ABOUT THIS EXERCISE>
Copy the following lines word for word, leaving out the pictures.
|---|
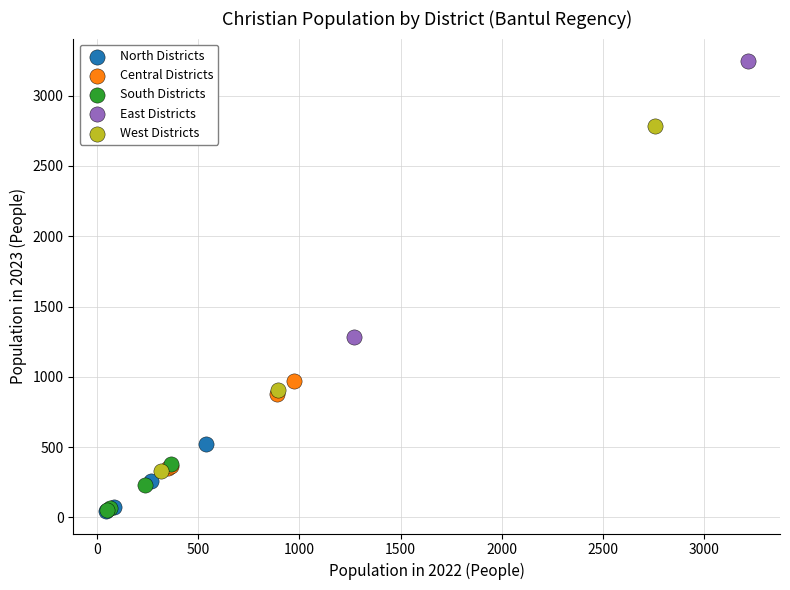

What are all the series names shown in the legend?

North Districts, Central Districts, South Districts, East Districts, West Districts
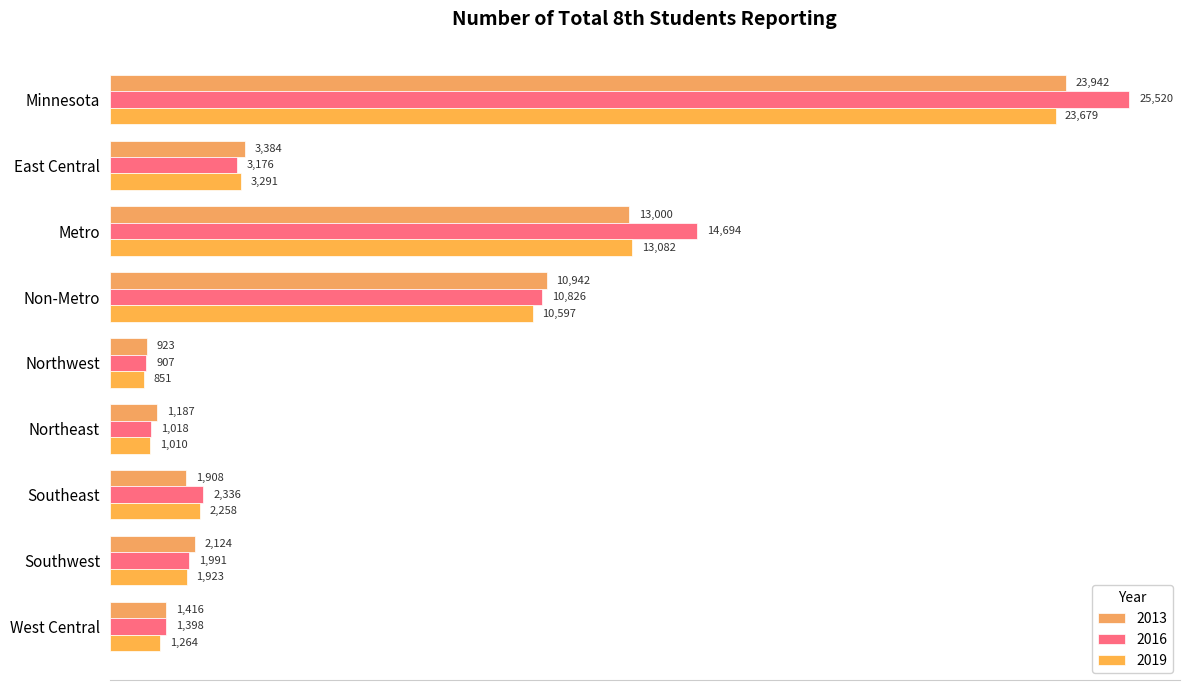

What is the maximum value shown in the chart?

25520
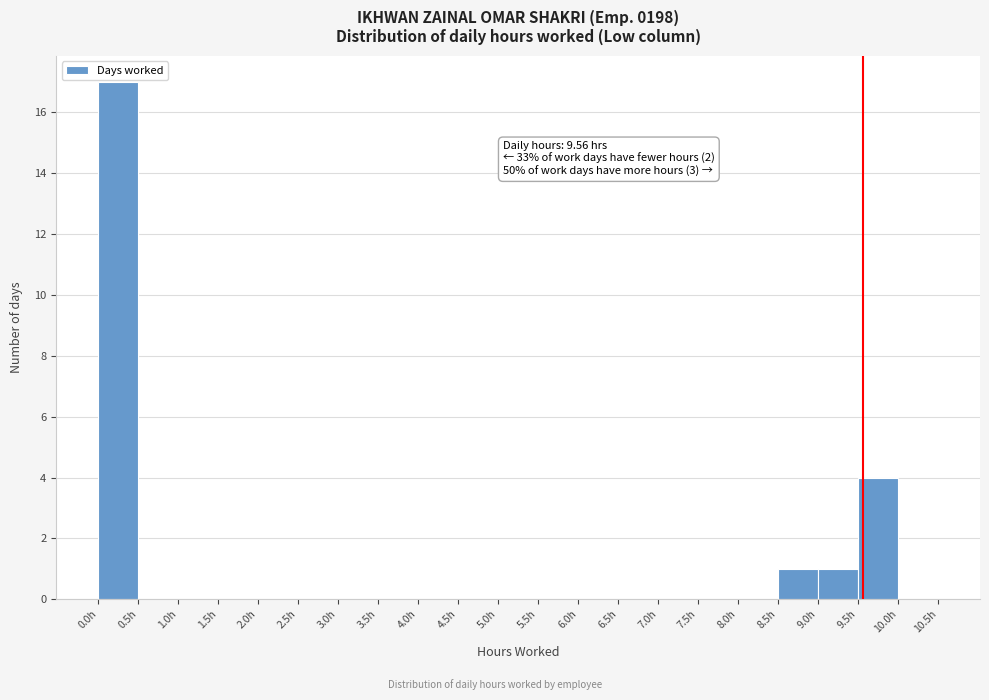

Which range on the x-axis has the tallest bar?

0.0 to 0.5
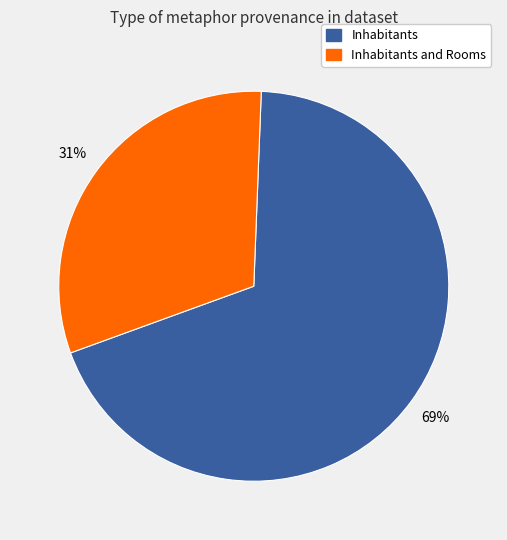

To the nearest percent, what is the average slice percentage?

50%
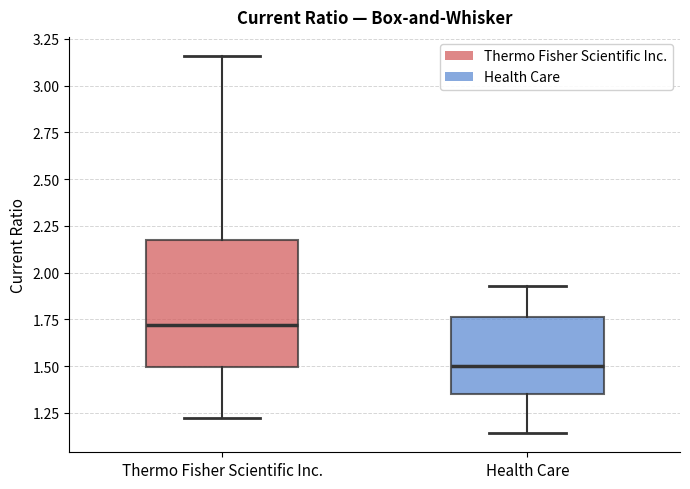

Reading left to right, read every box against the y-axis: the position of its median line, the range the box covers, and the ends of its whiskers. The values are not printed on the chart, so give them approximately, as read against the axis.

Thermo Fisher Scientific Inc.: median 1.70, box 1.50 to 2.20, whiskers 1.20 to 3.15
Health Care: median 1.50, box 1.35 to 1.75, whiskers 1.15 to 1.95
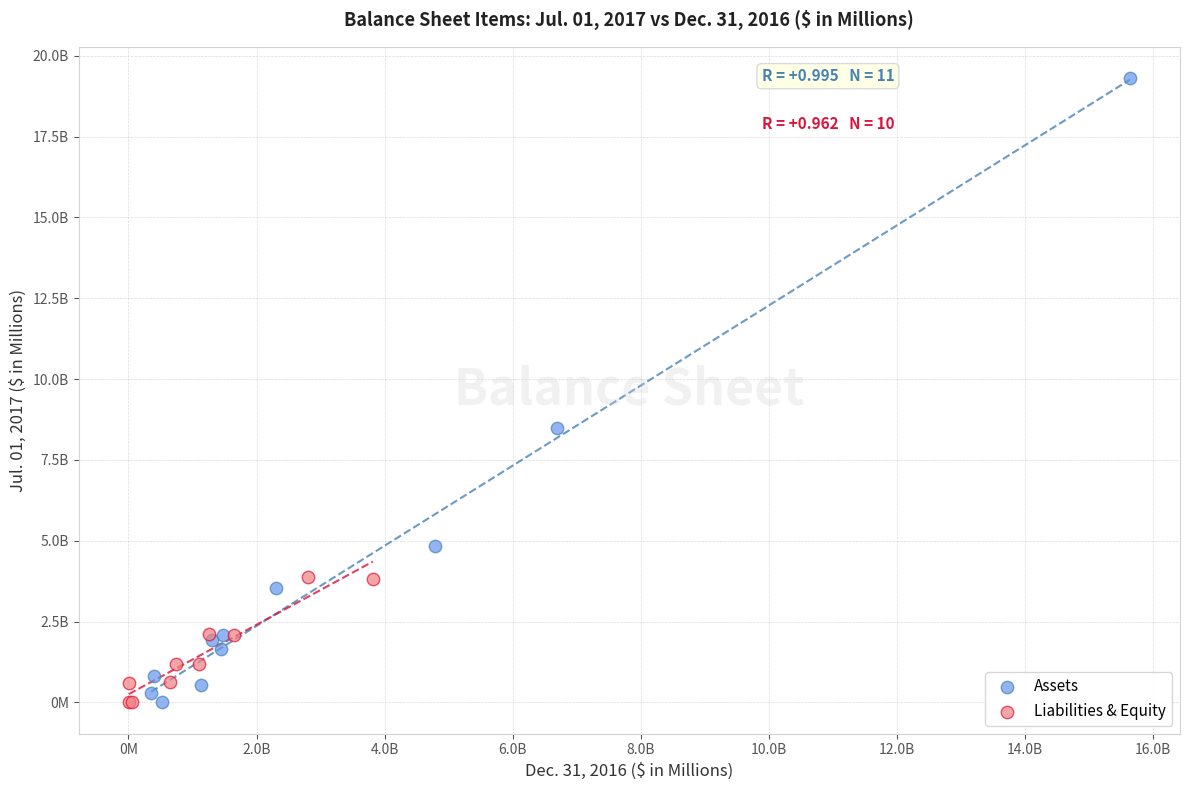

Which series reaches the maximum Y coordinate?

Assets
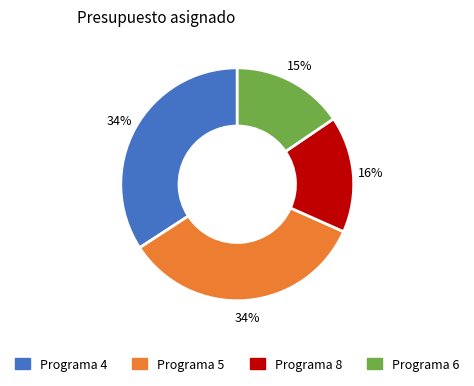

To the nearest percent, what is the difference between the largest and smallest slice percentages?

19%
|---|
YOUR RESPONSE>
What are all the series names shown in the legend?

North Districts, Central Districts, South Districts, East Districts, West Districts

What is the maximum value shown in the chart?

25520

Which range on the x-axis has the tallest bar?

0.0 to 0.5

To the nearest percent, what is the average slice percentage?

50%

Reading left to right, read every box against the y-axis: the position of its median line, the range the box covers, and the ends of its whiskers. The values are not printed on the chart, so give them approximately, as read against the axis.

Thermo Fisher Scientific Inc.: median 1.70, box 1.50 to 2.20, whiskers 1.20 to 3.15
Health Care: median 1.50, box 1.35 to 1.75, whiskers 1.15 to 1.95

Which series reaches the maximum Y coordinate?

Assets

To the nearest percent, what is the difference between the largest and smallest slice percentages?

19%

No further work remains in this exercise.